Each lane he snipped lengthened the distance that U.S. aid must go to reach the Indies, Singapore, Burma, China. More important than the rubber, oil, tin, platinum, coffee, quinine which the Jap’s conquests brought him was his occupation of key points. A little farther and he could cut off the U.S. from all routes to the eastern battlefront except around Australia. But now the westernmost prong of the Japanese attack, in and around New Guinea, threatened even the U.S. route to Australia and raised yet another rampart across the Americas’ Pacific routes.

Yellow Lava. When the Allies divided Germany’s Pacific empire after World War I, Australia shared New Guinea half-&-half with the Dutch, also got the neighboring Bismarck Archipelago and renamed its chief islands New Britain and New Ireland. Similarly mandated to Australia were the nearby, seemingly insignificant Solomons.
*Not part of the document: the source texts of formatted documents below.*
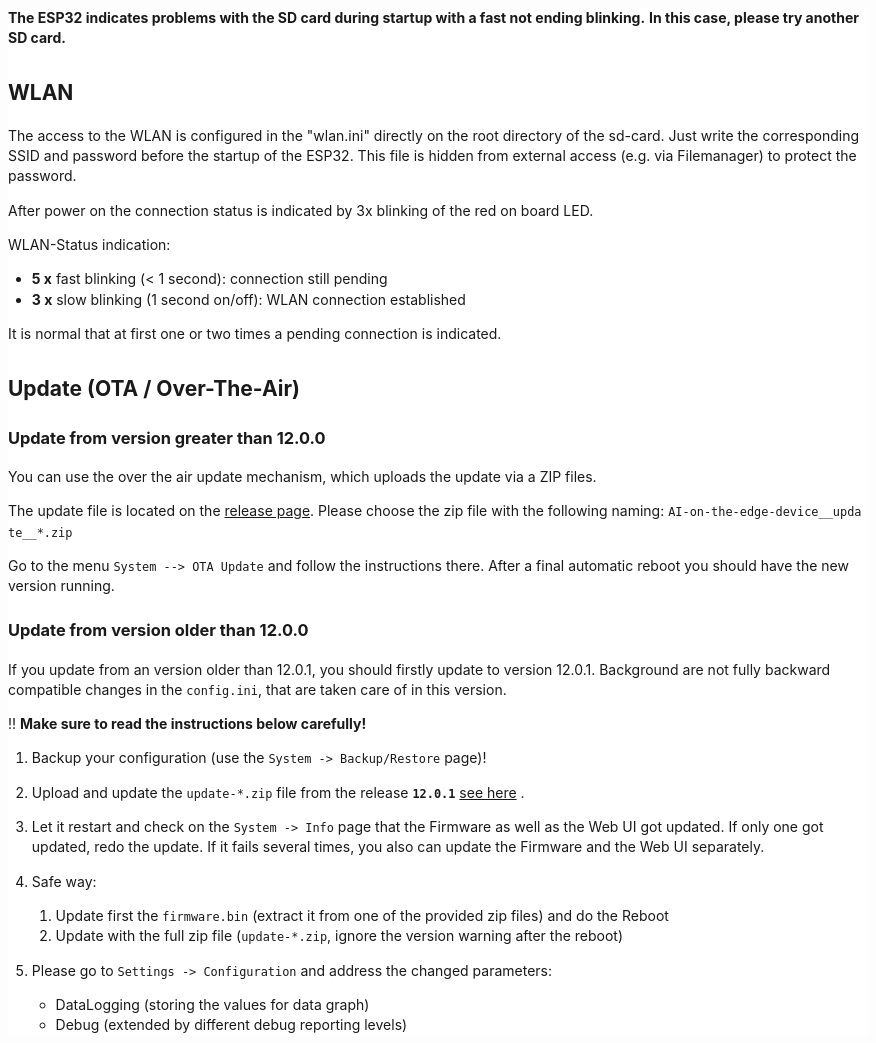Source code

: **The ESP32 indicates problems with the SD card during startup with a fast not ending blinking.**
**In this case, please try another SD card.** 


## WLAN

The access to the WLAN is configured in the "wlan.ini" directly on the root directory of the sd-card. Just write the corresponding SSID and password before the startup of the ESP32. This file is hidden from external access (e.g. via Filemanager) to protect the password.

After power on the connection status is indicated by 3x blinking of the red on board LED.

WLAN-Status indication:

* **5 x** fast blinking (< 1 second): connection still pending
* **3 x** slow blinking (1 second on/off): WLAN connection established

It is normal that at first one or two times a pending connection is indicated.


## Update (OTA / Over-The-Air)

### Update from version greater than 12.0.0

You can use the over the air update mechanism, which uploads the update via a ZIP files.

The update file is located on the [release page](https://github.com/jomjol/AI-on-the-edge-device/releases). Please choose the zip file with the following naming: `AI-on-the-edge-device__update__*.zip`

Go to the menu `System --> OTA Update` and follow the instructions there. After a final automatic reboot you should have the new version running.



### Update from version older than 12.0.0

If you update from an version older than 12.0.1, you should firstly update to version 12.0.1. Background are not fully backward compatible changes in the `config.ini`, that are taken care of in this version.

:bangbang: **Make sure to read the instructions below carefully!**

1.  Backup your configuration (use the `System -> Backup/Restore` page)!

2.  Upload and update the `update-*.zip` file from the release  **`12.0.1`**  [see here](https://github.com/jomjol/AI-on-the-edge-device/releases/tag/v12.0.1) .

4.  Let it restart and check on the `System -> Info` page that the Firmware as well as the Web UI got updated. If only one got updated, redo the update. If it fails several times, you also can update the Firmware and the Web UI separately.

5.  Safe way: 
    1.  Update first the `firmware.bin` (extract it from one of the provided zip files) and do the Reboot
    2.  Update with the full zip file (`update-*.zip`, ignore the version warning after the reboot)

6.  Please go to `Settings -> Configuration` and address the changed parameters:
    -   DataLogging (storing the values for data graph)
    -   Debug (extended by different debug reporting levels)
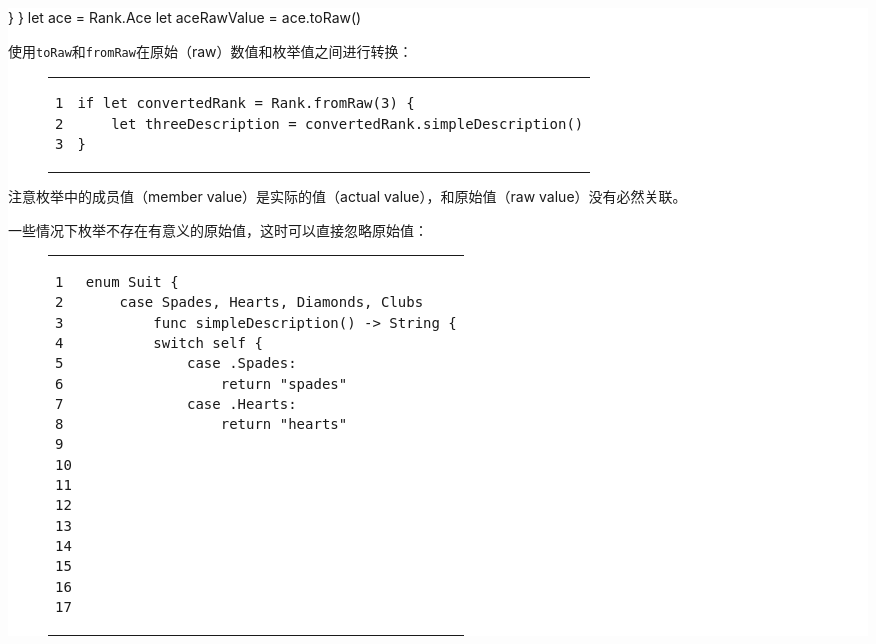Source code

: </span><span class='line'>    <span class="p">}</span>
</span><span class='line'><span class="p">}</span>
</span><span class='line'><span class="n">let</span> <span class="n">ace</span> <span class="p">=</span> <span class="n">Rank</span><span class="p">.</span><span class="n">Ace</span>
</span><span class='line'><span class="n">let</span> <span class="n">aceRawValue</span> <span class="p">=</span> <span class="n">ace</span><span class="p">.</span><span class="n">toRaw</span><span class="p">()</span>
</span></pre></td></tr></table></div></figure>

使用`toRaw`和`fromRaw`在原始（raw）数值和枚举值之间进行转换：

<figure class='code'><figcaption><span></span></figcaption><div class="highlight"><table><tr><td class="gutter"><pre class="line-numbers"><span class='line-number'>1</span>
<span class='line-number'>2</span>
<span class='line-number'>3</span>
</pre></td><td class='code'><pre><span class='line'><span class="k">if</span> <span class="n">let</span> <span class="n">convertedRank</span> <span class="p">=</span> <span class="n">Rank</span><span class="p">.</span><span class="n">fromRaw</span><span class="p">(</span><span class="m">3</span><span class="p">)</span> <span class="p">{</span>
</span><span class='line'>    <span class="n">let</span> <span class="n">threeDescription</span> <span class="p">=</span> <span class="n">convertedRank</span><span class="p">.</span><span class="n">simpleDescription</span><span class="p">()</span>
</span><span class='line'><span class="p">}</span>
</span></pre></td></tr></table></div></figure>

注意枚举中的成员值（member value）是实际的值（actual value），和原始值（raw value）没有必然关联。

一些情况下枚举不存在有意义的原始值，这时可以直接忽略原始值：

<figure class='code'><figcaption><span></span></figcaption><div class="highlight"><table><tr><td class="gutter"><pre class="line-numbers"><span class='line-number'>1</span>
<span class='line-number'>2</span>
<span class='line-number'>3</span>
<span class='line-number'>4</span>
<span class='line-number'>5</span>
<span class='line-number'>6</span>
<span class='line-number'>7</span>
<span class='line-number'>8</span>
<span class='line-number'>9</span>
<span class='line-number'>10</span>
<span class='line-number'>11</span>
<span class='line-number'>12</span>
<span class='line-number'>13</span>
<span class='line-number'>14</span>
<span class='line-number'>15</span>
<span class='line-number'>16</span>
<span class='line-number'>17</span>
</pre></td><td class='code'><pre><span class='line'><span class="k">enum</span> <span class="n">Suit</span> <span class="p">{</span>
</span><span class='line'>    <span class="k">case</span> <span class="n">Spades</span><span class="p">,</span> <span class="n">Hearts</span><span class="p">,</span> <span class="n">Diamonds</span><span class="p">,</span> <span class="n">Clubs</span>
</span><span class='line'>        <span class="n">func</span> <span class="nf">simpleDescription</span><span class="p">()</span> <span class="p">-&gt;</span> <span class="n">String</span> <span class="p">{</span>
</span><span class='line'>        <span class="k">switch</span> <span class="n">self</span> <span class="p">{</span>
</span><span class='line'>            <span class="k">case</span> <span class="p">.</span><span class="n">Spades</span><span class="p">:</span>
</span><span class='line'>                <span class="k">return</span> <span class="s">&quot;spades&quot;</span>
</span><span class='line'>            <span class="k">case</span> <span class="p">.</span><span class="n">Hearts</span><span class="p">:</span>
</span><span class='line'>                <span class="k">return</span> <span class="s">&quot;hearts&quot;</span>
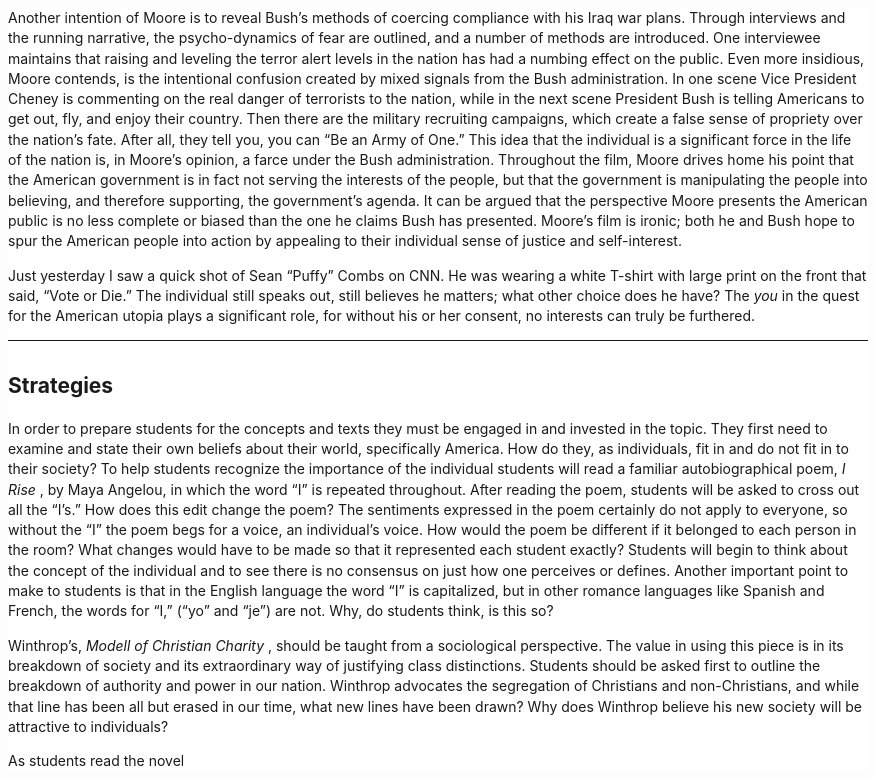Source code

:   Another intention of Moore is to reveal Bush’s methods of coercing compliance with his Iraq war plans. Through interviews and the running narrative, the psycho-dynamics of fear are outlined, and a number of methods are introduced. One interviewee maintains that raising and leveling the terror alert levels in the nation has had a numbing effect on the public. Even more insidious, Moore contends, is the intentional confusion created by mixed signals from the Bush administration. In one scene Vice President Cheney is commenting on the real danger of terrorists to the nation, while in the next scene President Bush is telling Americans to get out, fly, and enjoy their country. Then there are the military recruiting campaigns, which create a false sense of propriety over the nation’s fate. After all, they tell you, you can “Be an Army of One.” This idea that the individual is a significant force in the life of the nation is, in Moore’s opinion, a farce under the Bush administration. Throughout the film, Moore drives home his point that the American government is in fact not serving the interests of the people, but that the government is manipulating the people into believing, and therefore supporting, the government’s agenda. It can be argued that the perspective Moore presents the American public is no less complete or biased than the one he claims Bush has presented. Moore’s film is ironic; both he and Bush hope to spur the American people into action by appealing to their individual sense of justice and self-interest.
 </p>
<p>
  Just yesterday I saw a quick shot of Sean “Puffy” Combs on CNN. He was wearing a white T-shirt with large print on the front that said, “Vote or Die.” The individual still speaks out, still believes he matters; what other choice does he have? The
  <i>
   you
  </i>
  in the quest for the American utopia plays a significant role, for without his or her consent, no interests can truly be furthered.
 </p>

<hr/>
 <h2>
  Strategies
 </h2>
 <p>
  In order to prepare students for the concepts and texts they must be engaged in and invested in the topic. They first need to examine and state their own beliefs about their world, specifically America. How do they, as individuals, fit in and do not fit in to their society? To help students recognize the importance of the individual students will read a familiar autobiographical poem,
  <i>
   I Rise
  </i>
  , by Maya Angelou, in which the word “I” is repeated throughout. After reading the poem, students will be asked to cross out all the “I’s.” How does this edit change the poem? The sentiments expressed in the poem certainly do not apply to everyone, so without the “I” the poem begs for a voice, an individual’s voice. How would the poem be different if it belonged to each person in the room? What changes would have to be made so that it represented each student exactly? Students will begin to think about the concept of the individual and to see there is no consensus on just how one perceives or defines. Another important point to make to students is that in the English language the word “I” is capitalized, but in other romance languages like Spanish and French, the words for “I,” (“yo” and “je”) are not. Why, do students think, is this so?
 </p>
<p>
  Winthrop’s,
  <i>
   Modell of Christian Charity
  </i>
  , should be taught from a sociological perspective. The value in using this piece is in its breakdown of society and its extraordinary way of justifying class distinctions. Students should be asked first to outline the breakdown of authority and power in our nation. Winthrop advocates the segregation of Christians and non-Christians, and while that line has been all but erased in our time, what new lines have been drawn? Why does Winthrop believe his new society will be attractive to individuals?
 </p>
<p>
  As students read the novel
Japan got the Marshalls and the Carolines. All the mandating powers promised not to fortify their new protectorates.

Last week the Jap came to Rabaul on New Britain. He arrived in 100 bombers, probably from the Carolines, which he has fortified regardless of his pledge. Death from the skies was no new thing for Rabaul; in 1937 two volcanoes reared an arc of steam and lava 4,000 feet above the town. Two hundred and sixty people were killed. Jap bombers killed eleven.

Then the enemy came by sea. Rabaul sighted three carriers, five transports near its harbor, saw planes overhead. Aussie militiamen radioed that they would blow up the town’s wharf and power station and retreat fighting. Then no more was heard from Rabaul by radio. The Jap landed in the Solomons, in New Ireland, at a few tentative points in ill-defended New Guinea.

The little hands were gathering up the sea lanes.